Don't set your DD up for the heartbreak & disappointment.

Been there and got the t shirt. People aren't magically transformed by grandparenthood, sadly. They repeat their set patterns. It's shit flowers

Cricrichan Tue 22-Nov-16 21:38:40

Just tell your dd that her nan is busy. She'll stop asking eventually!

monkeytree Tue 22-Nov-16 21:48:00

Thank you ladies. It's all sad and tough and not the way I would want things in an ideal world especially as I was so close to my own grandparents. DH's parents are dead and my father lives abroad so no grandparents for my dc's. My dd is 10 so was probably about 7/8 when she last saw her nan. My little dd wouldn't know her at all. I don't want to say anything more that is negative about my mother she obviously has her reasons for behaving the way she does, probably stemming from her own childhood but I think it speaks volumes when I say I don't really miss her, just miss what I should have had.

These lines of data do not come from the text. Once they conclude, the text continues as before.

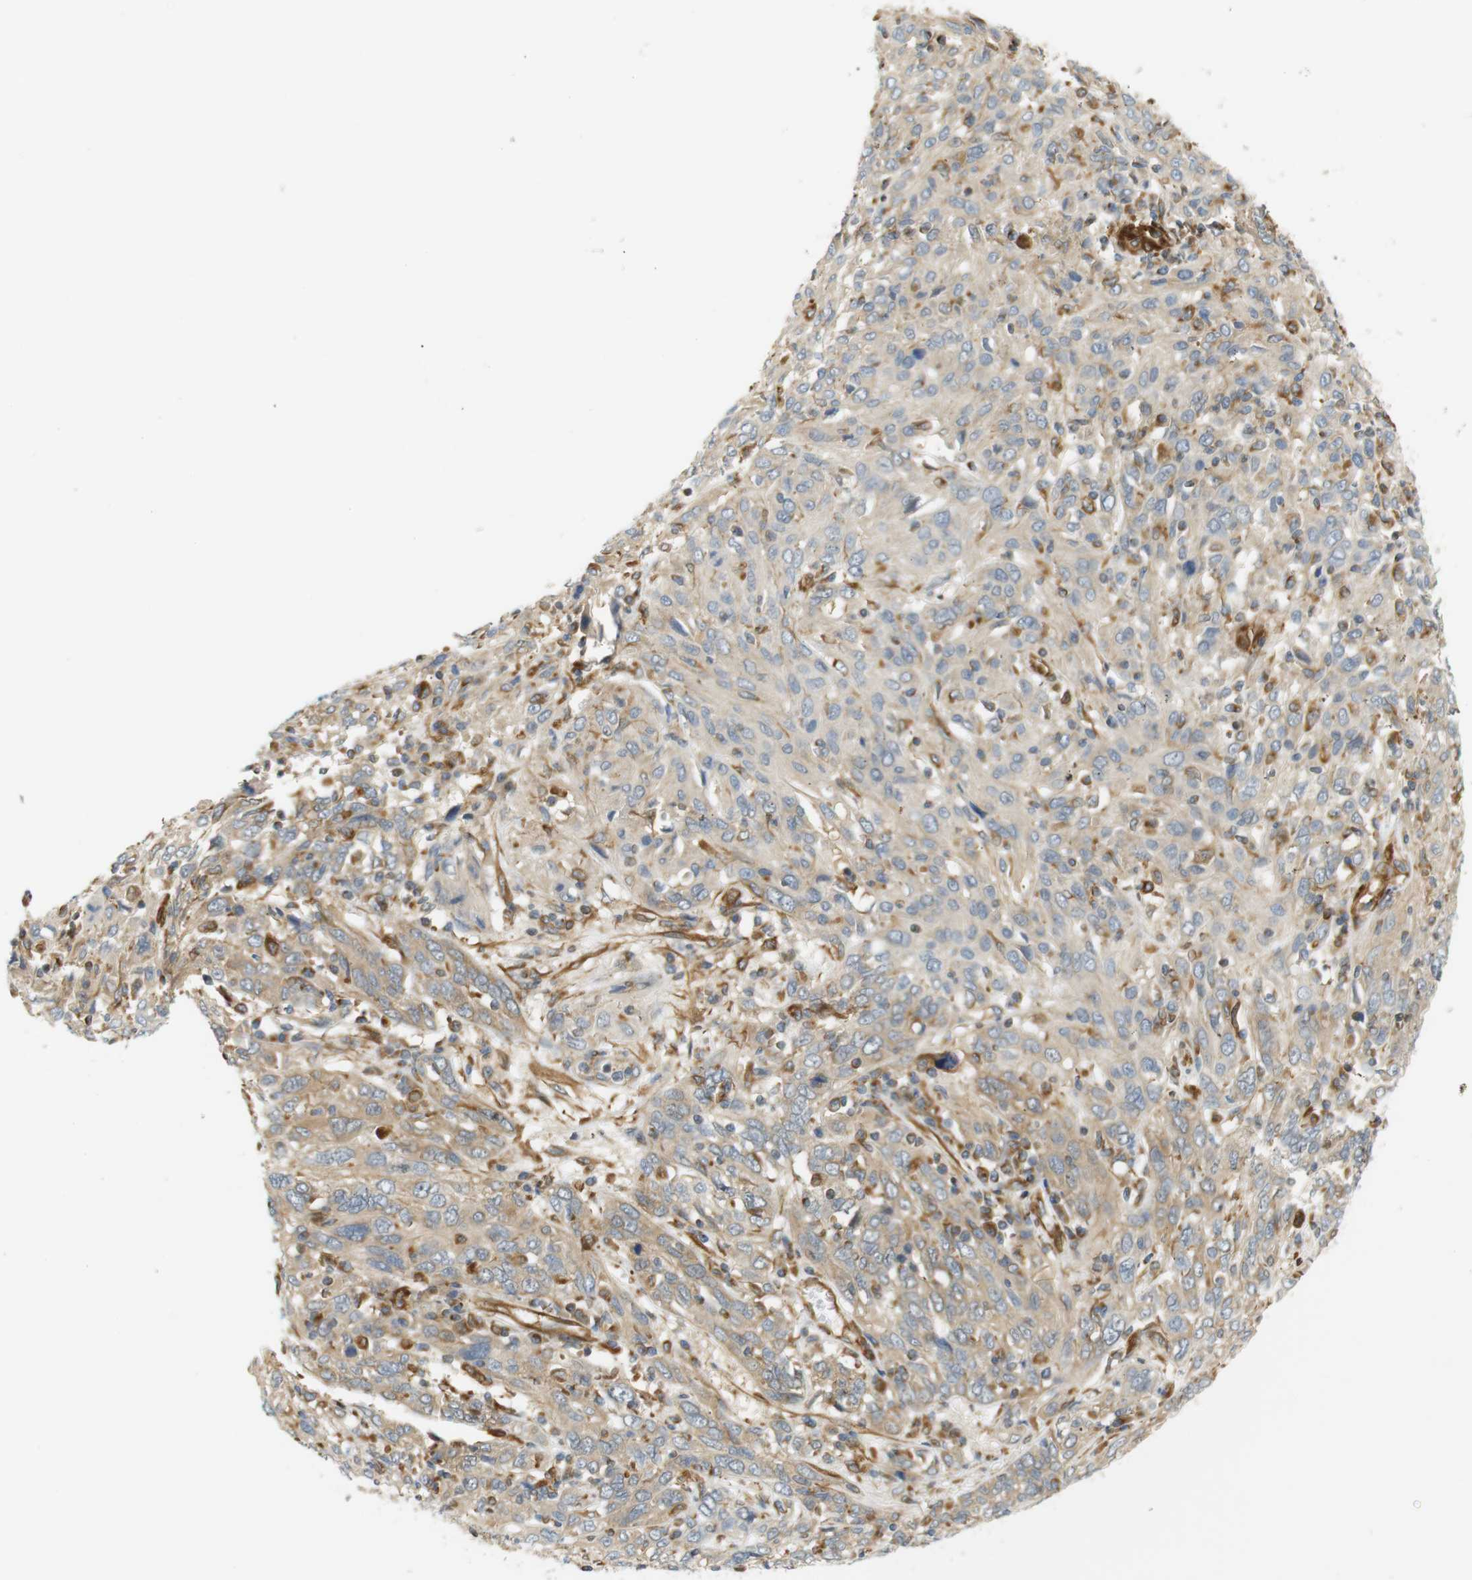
{"staining": {"intensity": "weak", "quantity": ">75%", "location": "cytoplasmic/membranous"}, "tissue": "cervical cancer", "cell_type": "Tumor cells", "image_type": "cancer", "snomed": [{"axis": "morphology", "description": "Squamous cell carcinoma, NOS"}, {"axis": "topography", "description": "Cervix"}], "caption": "There is low levels of weak cytoplasmic/membranous positivity in tumor cells of cervical cancer (squamous cell carcinoma), as demonstrated by immunohistochemical staining (brown color).", "gene": "CYTH3", "patient": {"sex": "female", "age": 46}}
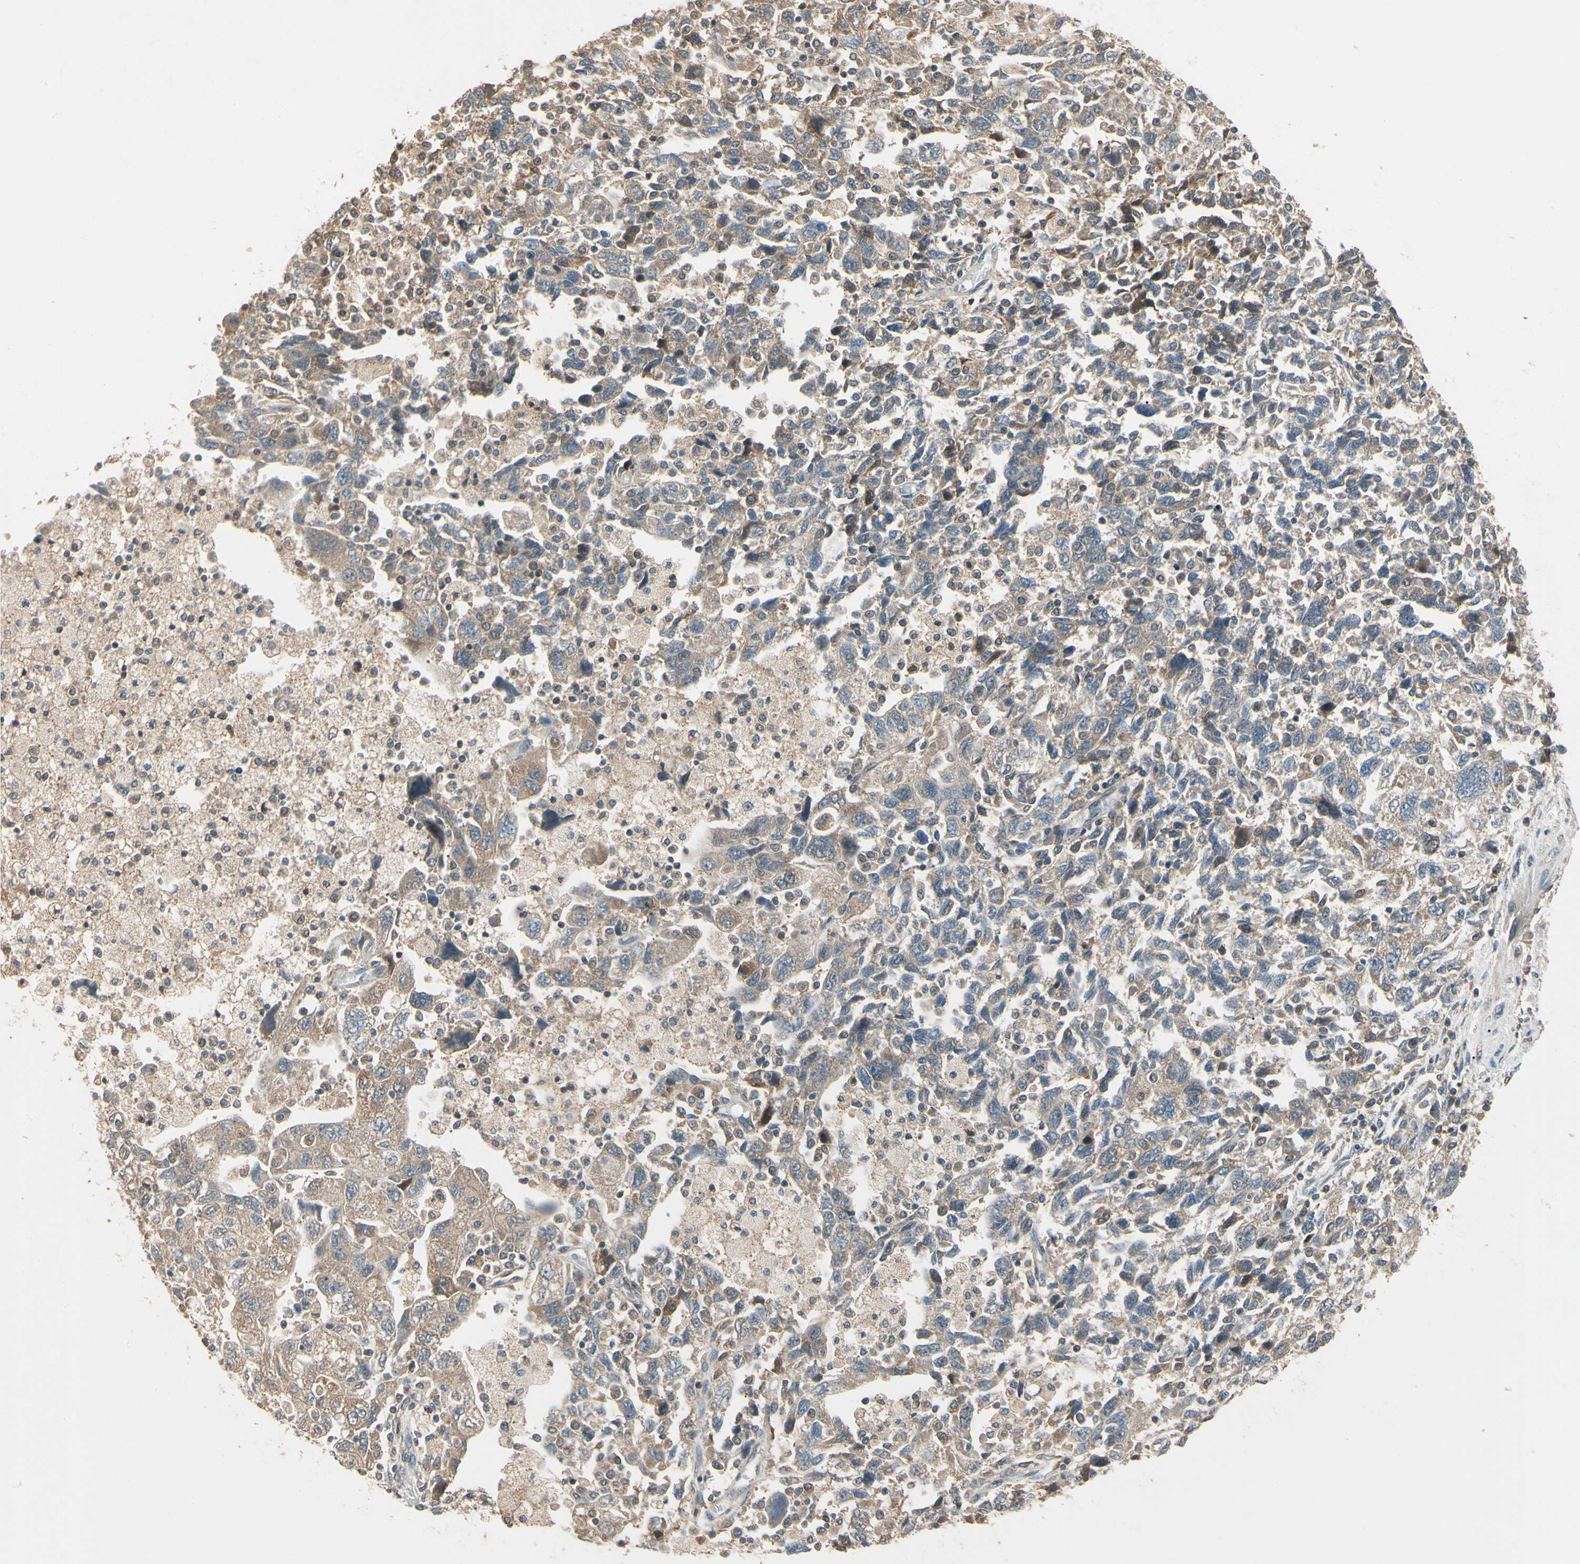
{"staining": {"intensity": "moderate", "quantity": ">75%", "location": "cytoplasmic/membranous"}, "tissue": "ovarian cancer", "cell_type": "Tumor cells", "image_type": "cancer", "snomed": [{"axis": "morphology", "description": "Carcinoma, NOS"}, {"axis": "morphology", "description": "Cystadenocarcinoma, serous, NOS"}, {"axis": "topography", "description": "Ovary"}], "caption": "A high-resolution micrograph shows immunohistochemistry (IHC) staining of ovarian serous cystadenocarcinoma, which exhibits moderate cytoplasmic/membranous positivity in about >75% of tumor cells.", "gene": "CCT7", "patient": {"sex": "female", "age": 69}}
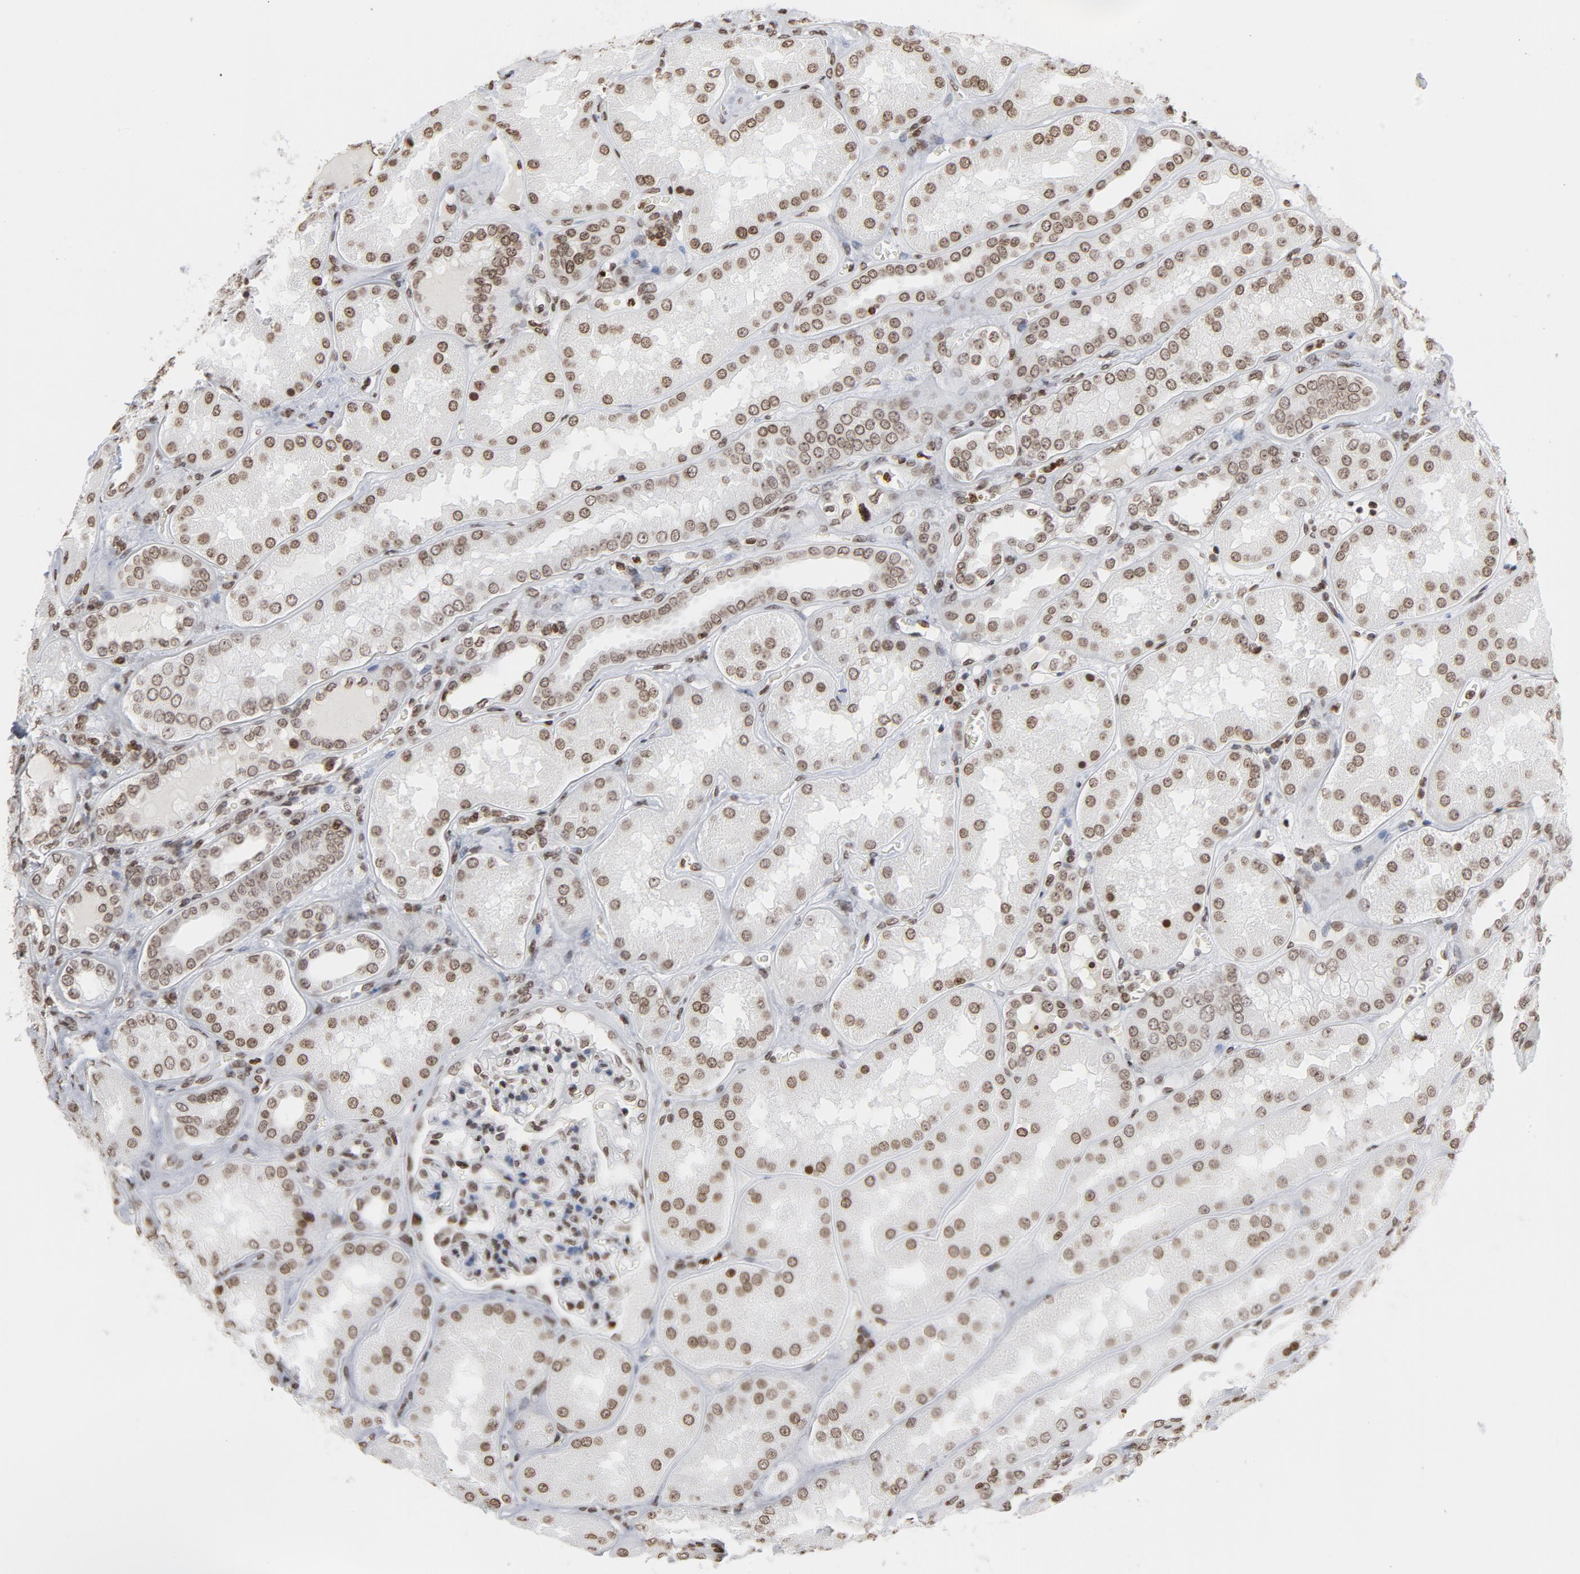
{"staining": {"intensity": "strong", "quantity": ">75%", "location": "nuclear"}, "tissue": "kidney", "cell_type": "Cells in glomeruli", "image_type": "normal", "snomed": [{"axis": "morphology", "description": "Normal tissue, NOS"}, {"axis": "topography", "description": "Kidney"}], "caption": "The micrograph demonstrates staining of unremarkable kidney, revealing strong nuclear protein positivity (brown color) within cells in glomeruli. Using DAB (3,3'-diaminobenzidine) (brown) and hematoxylin (blue) stains, captured at high magnification using brightfield microscopy.", "gene": "H2AC12", "patient": {"sex": "female", "age": 56}}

I will always care for her, she is my mother it is hard not to and all I do now is try to concentrate on being a good mother to my dc's and of course nobody's perfect. Sometimes, I am even anxious that I behave as my mother behaved when I was a child and that scares me. Mainly my mother was emotionally and often physically unavailable to me, she also stood by and watched abuse take place. I could go on but I won't I think I'm probably trying to justify this estrangement and the guilt I feel over DD. It's hard when you hear DD just wanting to attach and be part of a wider family, I feel for her as I said I had lovely grandparents and there was a lot of mutual adoration. So sad.

Sweets101 Tue 22-Nov-16 21:54:52

I think at 10 you should be able to talk to her reasonably honestly about this. Try explaining that you understand she wants to have a relationship with her GM, that that is good and normal. But that you are not sure how best to help her as reopening a relationship between yourself and DM and potentially SIL would be very difficult and is something you feel nervous and sad about.

SheepyFun Tue 22-Nov-16 21:59:55

I'm pretty sure you're right that your DD is more attached to the idea of a grandmother than the reality. Plenty of children don't see much of their grandparents - in our case, my parents live 8 hours away, and DH's parents are no longer alive. You could point out to your DD that she isn't alone in not having grandparents?